*** Task material Section Begins ***
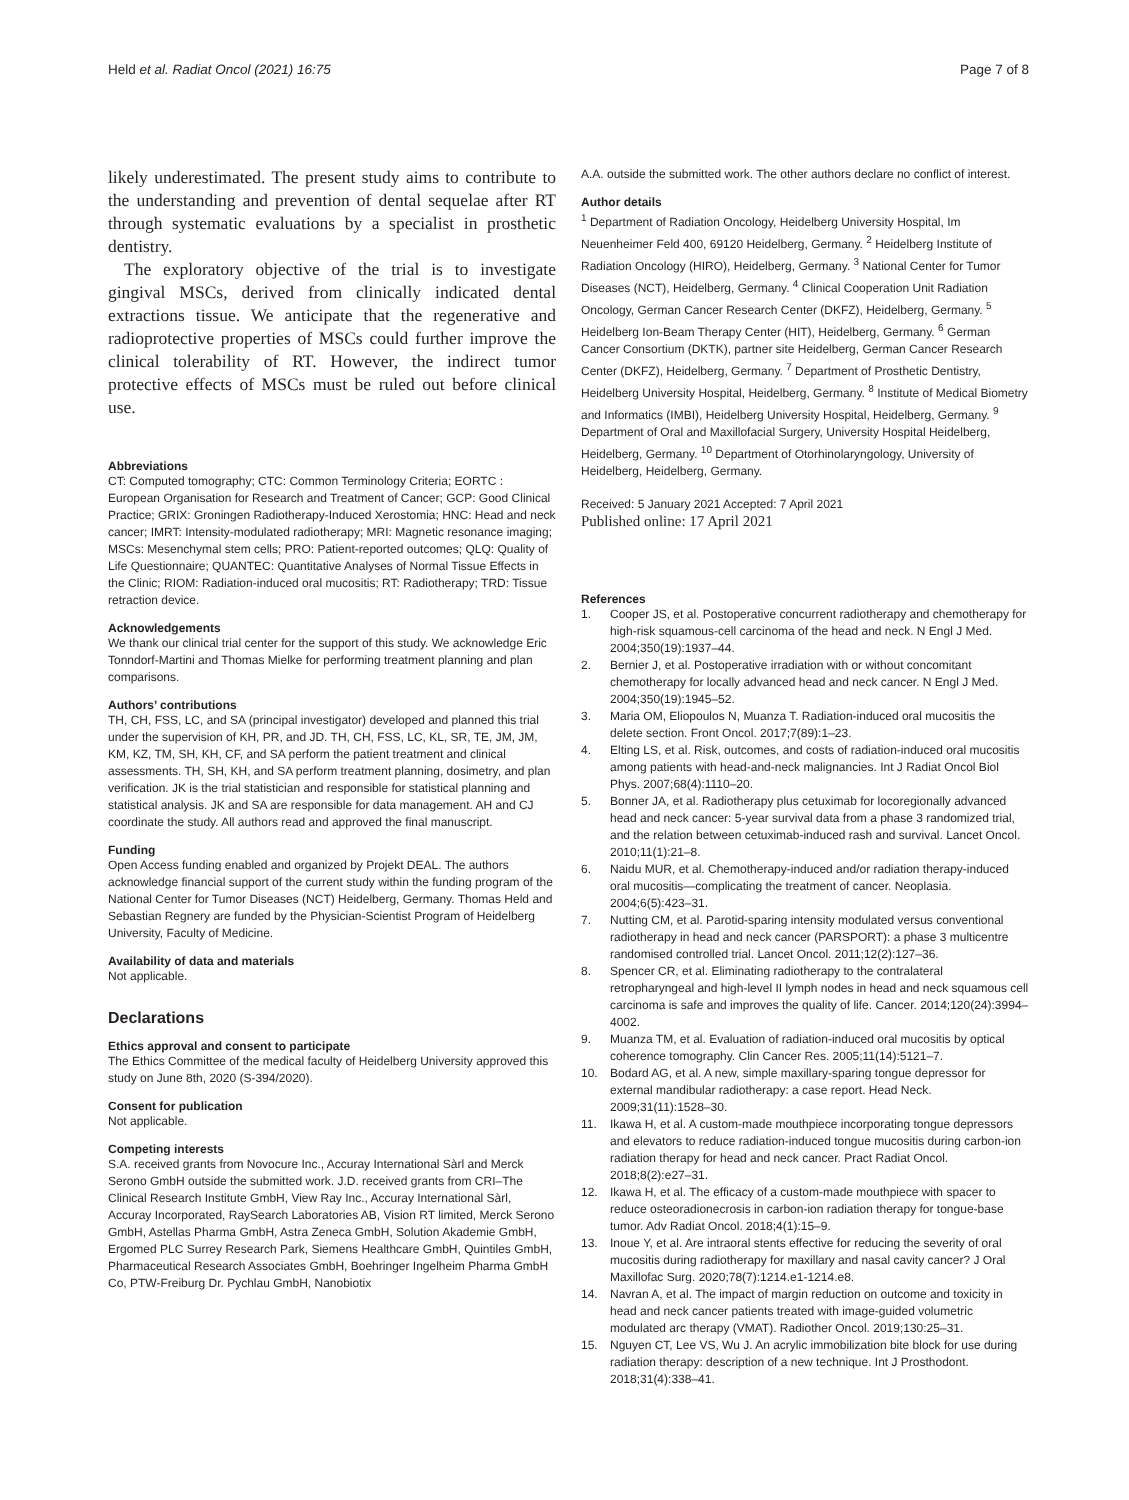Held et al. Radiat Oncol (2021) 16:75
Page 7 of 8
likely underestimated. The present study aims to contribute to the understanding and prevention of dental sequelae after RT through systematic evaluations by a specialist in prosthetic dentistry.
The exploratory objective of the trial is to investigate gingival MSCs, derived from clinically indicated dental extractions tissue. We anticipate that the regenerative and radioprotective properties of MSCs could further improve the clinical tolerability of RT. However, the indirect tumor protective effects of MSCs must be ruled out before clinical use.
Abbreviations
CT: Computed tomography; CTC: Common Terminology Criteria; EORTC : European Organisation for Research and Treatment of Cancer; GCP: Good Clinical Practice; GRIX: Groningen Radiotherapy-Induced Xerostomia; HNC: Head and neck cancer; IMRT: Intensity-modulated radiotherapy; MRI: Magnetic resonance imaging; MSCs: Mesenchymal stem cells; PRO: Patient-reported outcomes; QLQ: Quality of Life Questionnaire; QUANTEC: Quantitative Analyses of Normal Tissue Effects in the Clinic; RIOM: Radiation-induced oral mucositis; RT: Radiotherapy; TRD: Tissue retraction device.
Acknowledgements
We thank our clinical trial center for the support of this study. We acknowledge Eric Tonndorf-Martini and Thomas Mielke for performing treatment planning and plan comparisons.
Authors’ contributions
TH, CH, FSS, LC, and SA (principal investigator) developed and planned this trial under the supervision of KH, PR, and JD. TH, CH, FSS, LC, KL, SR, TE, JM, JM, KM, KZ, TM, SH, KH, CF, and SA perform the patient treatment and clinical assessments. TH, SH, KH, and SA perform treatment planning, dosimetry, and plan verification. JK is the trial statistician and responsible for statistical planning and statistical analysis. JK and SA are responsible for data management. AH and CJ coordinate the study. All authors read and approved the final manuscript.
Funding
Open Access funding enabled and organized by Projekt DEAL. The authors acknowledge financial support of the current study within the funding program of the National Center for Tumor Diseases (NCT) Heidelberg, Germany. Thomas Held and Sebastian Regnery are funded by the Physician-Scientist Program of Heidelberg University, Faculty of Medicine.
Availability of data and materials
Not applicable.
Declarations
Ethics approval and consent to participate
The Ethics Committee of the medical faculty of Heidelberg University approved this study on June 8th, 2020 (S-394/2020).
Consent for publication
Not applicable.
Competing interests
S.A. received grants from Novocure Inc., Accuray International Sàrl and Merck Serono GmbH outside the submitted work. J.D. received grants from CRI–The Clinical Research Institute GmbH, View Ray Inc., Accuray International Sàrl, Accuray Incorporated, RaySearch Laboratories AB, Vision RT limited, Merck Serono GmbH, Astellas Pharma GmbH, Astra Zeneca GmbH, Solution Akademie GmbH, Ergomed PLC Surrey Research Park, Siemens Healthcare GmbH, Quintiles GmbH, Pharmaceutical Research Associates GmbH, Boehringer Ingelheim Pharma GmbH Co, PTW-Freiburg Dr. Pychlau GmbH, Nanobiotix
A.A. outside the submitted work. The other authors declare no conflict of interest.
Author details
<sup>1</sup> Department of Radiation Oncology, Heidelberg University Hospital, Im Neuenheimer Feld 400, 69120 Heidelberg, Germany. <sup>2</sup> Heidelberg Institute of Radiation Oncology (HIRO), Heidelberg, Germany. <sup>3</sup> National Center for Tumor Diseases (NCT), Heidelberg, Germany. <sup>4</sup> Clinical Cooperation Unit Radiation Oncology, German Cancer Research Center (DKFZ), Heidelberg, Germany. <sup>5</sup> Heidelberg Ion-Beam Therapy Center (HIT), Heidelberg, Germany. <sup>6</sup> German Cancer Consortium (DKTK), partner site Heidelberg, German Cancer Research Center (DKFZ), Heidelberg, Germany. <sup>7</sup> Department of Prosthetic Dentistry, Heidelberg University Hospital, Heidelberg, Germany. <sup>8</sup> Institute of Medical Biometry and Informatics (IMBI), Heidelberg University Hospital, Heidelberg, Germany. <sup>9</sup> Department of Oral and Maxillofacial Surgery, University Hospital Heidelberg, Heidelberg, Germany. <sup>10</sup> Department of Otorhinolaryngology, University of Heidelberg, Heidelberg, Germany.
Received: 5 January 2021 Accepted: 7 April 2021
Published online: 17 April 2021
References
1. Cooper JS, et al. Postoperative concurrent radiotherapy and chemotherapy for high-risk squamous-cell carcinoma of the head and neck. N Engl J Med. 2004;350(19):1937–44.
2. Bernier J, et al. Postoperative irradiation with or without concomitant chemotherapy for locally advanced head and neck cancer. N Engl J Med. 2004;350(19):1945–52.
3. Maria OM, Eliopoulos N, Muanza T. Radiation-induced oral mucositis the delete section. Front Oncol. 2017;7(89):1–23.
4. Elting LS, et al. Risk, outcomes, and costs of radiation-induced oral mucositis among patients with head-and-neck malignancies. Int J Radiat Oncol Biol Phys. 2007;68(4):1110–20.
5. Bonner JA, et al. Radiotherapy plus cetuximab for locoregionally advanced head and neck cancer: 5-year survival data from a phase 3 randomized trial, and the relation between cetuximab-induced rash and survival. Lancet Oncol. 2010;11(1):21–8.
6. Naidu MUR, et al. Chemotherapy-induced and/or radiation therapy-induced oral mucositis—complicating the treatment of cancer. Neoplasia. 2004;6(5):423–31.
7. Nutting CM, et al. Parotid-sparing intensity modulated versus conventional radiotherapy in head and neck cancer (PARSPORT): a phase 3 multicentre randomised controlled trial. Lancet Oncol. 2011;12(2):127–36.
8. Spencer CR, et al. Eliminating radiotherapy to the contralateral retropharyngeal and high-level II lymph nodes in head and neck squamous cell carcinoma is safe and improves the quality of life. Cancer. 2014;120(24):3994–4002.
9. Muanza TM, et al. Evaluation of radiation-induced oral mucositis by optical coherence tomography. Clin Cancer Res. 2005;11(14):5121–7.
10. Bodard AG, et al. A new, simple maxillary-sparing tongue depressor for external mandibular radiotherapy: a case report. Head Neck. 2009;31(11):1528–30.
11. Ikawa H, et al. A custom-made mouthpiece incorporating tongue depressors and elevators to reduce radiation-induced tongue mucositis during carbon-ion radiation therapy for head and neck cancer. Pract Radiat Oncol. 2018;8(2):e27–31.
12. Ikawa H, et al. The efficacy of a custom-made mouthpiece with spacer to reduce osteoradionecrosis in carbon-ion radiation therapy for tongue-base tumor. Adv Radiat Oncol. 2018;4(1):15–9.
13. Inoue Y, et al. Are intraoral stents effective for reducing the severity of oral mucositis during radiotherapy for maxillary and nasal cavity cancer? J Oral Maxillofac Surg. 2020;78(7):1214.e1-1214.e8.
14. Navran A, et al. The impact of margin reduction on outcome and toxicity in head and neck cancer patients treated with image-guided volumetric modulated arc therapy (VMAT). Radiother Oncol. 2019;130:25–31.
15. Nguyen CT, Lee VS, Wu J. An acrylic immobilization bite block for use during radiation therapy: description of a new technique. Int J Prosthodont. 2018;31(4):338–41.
*** Task material Section Ends ***
*** Task material Section Begins ***
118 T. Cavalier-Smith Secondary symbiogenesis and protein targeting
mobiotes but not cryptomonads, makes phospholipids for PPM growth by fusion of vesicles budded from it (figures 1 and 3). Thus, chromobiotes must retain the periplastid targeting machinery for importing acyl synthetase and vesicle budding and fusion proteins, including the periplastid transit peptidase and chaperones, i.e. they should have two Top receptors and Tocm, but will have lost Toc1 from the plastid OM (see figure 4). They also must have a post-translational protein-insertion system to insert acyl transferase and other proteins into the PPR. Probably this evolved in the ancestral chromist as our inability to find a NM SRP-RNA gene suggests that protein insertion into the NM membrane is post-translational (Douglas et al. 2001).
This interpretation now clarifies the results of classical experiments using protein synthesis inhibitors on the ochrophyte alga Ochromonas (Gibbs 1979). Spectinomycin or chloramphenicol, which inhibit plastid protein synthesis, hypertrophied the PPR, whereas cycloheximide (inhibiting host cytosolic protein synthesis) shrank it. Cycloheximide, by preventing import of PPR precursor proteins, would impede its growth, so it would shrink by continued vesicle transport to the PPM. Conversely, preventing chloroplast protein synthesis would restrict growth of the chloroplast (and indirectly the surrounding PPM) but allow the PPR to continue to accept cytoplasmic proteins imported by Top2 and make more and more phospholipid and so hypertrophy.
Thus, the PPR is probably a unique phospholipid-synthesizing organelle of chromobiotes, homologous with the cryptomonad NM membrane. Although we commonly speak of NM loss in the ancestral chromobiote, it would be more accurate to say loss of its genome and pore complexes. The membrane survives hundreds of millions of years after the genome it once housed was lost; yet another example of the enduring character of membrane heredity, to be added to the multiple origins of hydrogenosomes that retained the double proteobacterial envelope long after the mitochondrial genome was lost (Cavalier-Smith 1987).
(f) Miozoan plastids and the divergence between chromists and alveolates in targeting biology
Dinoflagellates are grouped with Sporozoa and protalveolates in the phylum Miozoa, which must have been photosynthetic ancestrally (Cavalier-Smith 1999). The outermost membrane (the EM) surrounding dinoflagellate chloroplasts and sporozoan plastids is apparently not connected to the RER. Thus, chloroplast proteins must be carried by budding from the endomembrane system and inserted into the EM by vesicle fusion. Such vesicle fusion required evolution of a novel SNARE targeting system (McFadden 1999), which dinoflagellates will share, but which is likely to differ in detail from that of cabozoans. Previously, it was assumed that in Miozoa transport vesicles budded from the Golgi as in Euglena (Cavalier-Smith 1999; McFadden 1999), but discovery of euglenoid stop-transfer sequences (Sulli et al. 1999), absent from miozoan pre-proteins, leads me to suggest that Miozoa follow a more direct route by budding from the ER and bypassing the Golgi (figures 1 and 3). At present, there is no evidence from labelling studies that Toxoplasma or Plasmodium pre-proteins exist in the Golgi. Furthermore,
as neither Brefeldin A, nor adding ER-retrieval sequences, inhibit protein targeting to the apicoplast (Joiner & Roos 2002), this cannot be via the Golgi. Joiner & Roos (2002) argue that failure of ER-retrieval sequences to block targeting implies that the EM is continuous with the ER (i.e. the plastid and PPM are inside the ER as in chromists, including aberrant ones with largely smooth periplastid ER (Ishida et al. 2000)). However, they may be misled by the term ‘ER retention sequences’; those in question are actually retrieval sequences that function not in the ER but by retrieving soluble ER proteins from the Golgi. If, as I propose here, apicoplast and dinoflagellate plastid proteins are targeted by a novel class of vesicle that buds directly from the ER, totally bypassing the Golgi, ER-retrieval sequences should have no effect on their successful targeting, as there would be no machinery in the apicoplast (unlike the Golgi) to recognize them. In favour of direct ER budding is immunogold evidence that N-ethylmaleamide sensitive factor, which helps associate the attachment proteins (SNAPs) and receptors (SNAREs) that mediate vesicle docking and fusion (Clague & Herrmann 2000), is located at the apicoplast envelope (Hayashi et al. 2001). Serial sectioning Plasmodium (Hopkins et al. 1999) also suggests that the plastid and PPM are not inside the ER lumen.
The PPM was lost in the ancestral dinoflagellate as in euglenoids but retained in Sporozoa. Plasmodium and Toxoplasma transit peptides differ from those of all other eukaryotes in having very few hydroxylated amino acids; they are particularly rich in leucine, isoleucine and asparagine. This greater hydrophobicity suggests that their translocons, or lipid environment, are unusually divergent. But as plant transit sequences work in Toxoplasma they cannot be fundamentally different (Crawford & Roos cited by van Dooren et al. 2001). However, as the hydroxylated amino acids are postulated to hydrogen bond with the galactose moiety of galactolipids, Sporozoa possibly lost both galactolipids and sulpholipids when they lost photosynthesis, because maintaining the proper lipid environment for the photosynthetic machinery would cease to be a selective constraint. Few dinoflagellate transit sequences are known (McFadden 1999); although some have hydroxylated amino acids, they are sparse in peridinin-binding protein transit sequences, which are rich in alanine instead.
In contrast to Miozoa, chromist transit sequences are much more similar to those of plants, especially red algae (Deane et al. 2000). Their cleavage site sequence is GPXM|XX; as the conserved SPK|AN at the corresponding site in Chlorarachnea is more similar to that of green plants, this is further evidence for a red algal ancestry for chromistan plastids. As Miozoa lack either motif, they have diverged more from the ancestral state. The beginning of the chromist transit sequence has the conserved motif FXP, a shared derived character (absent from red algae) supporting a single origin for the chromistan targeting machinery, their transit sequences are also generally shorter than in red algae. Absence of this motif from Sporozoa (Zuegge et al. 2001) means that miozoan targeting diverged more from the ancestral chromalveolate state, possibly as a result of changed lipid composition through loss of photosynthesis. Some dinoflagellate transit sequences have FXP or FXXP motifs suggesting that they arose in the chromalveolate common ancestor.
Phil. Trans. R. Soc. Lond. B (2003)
*** Task material Section Ends ***
*** Task material Section Begins ***
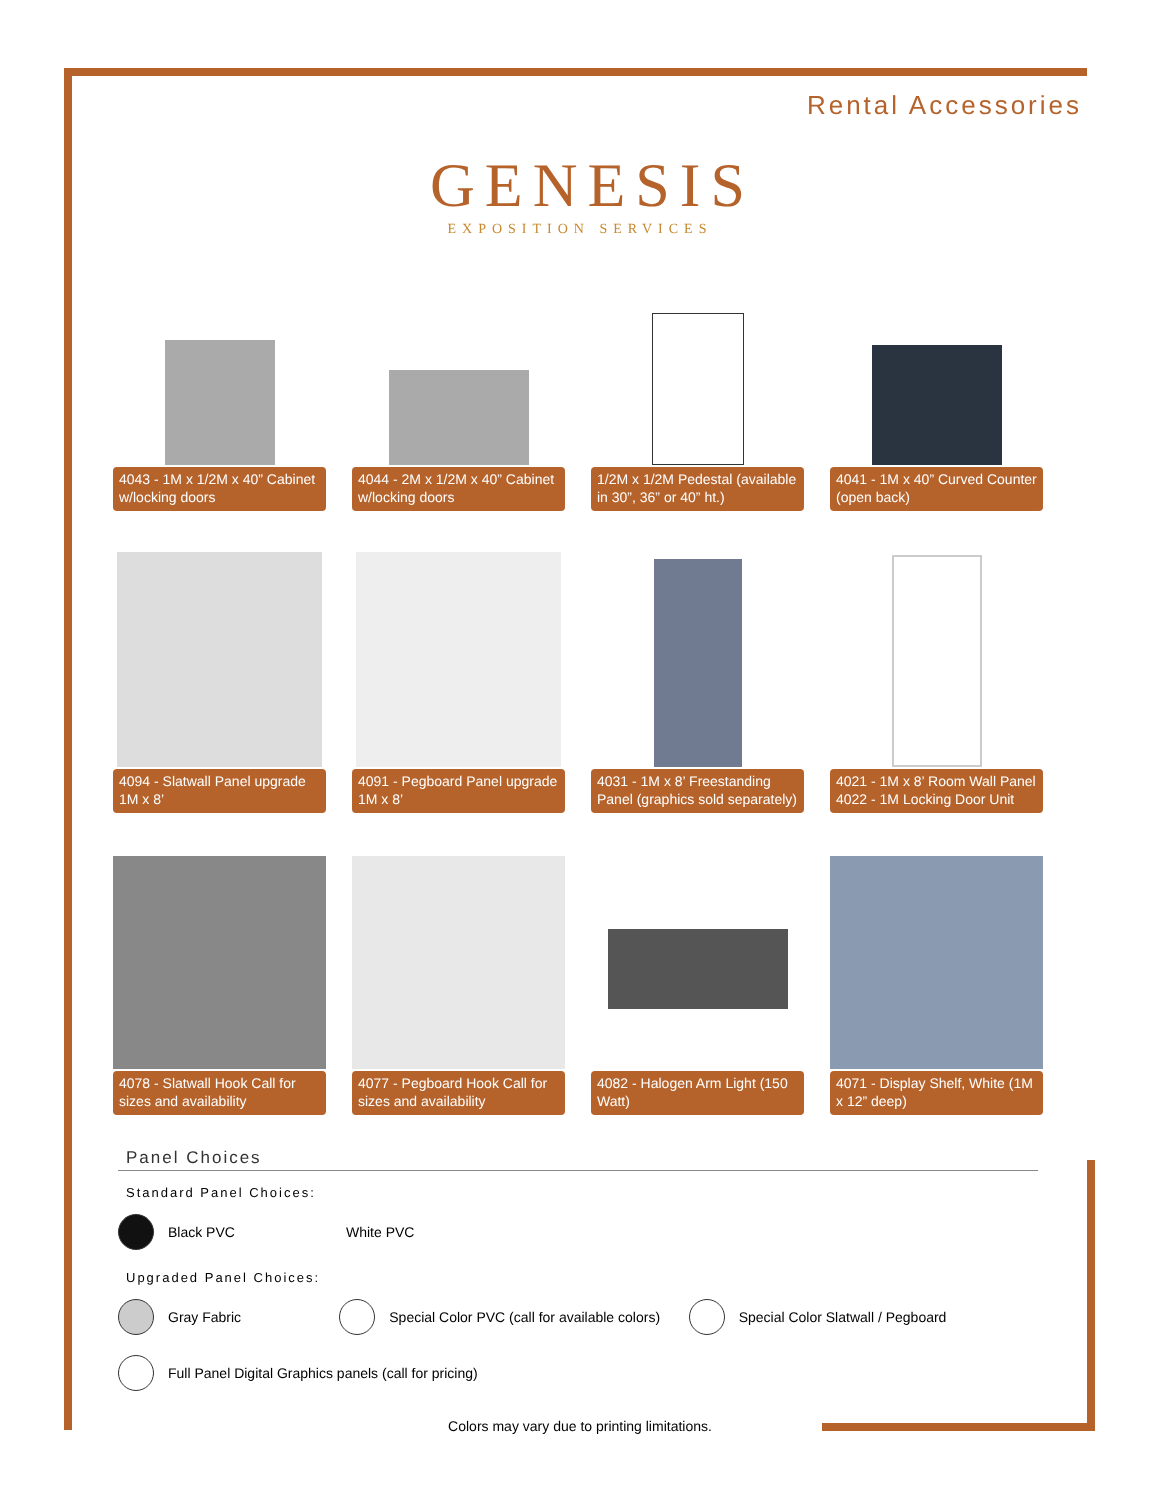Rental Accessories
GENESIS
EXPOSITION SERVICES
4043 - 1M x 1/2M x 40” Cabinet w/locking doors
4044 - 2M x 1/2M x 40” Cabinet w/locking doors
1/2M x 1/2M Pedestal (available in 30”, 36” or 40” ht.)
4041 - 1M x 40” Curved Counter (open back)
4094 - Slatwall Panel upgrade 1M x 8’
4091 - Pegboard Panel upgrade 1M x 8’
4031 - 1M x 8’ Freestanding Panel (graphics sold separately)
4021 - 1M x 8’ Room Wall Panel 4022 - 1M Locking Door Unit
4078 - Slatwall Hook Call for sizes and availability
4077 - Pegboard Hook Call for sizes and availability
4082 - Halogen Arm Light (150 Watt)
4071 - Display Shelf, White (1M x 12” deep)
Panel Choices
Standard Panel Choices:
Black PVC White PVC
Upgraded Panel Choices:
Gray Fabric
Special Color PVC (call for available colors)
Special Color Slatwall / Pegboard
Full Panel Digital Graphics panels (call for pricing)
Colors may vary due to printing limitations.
*** Task material Section Ends ***
If a line of the data includes the word "Pegboard", it counts; give how many lines do, as a bare number.

* **Answer for this exercise**
3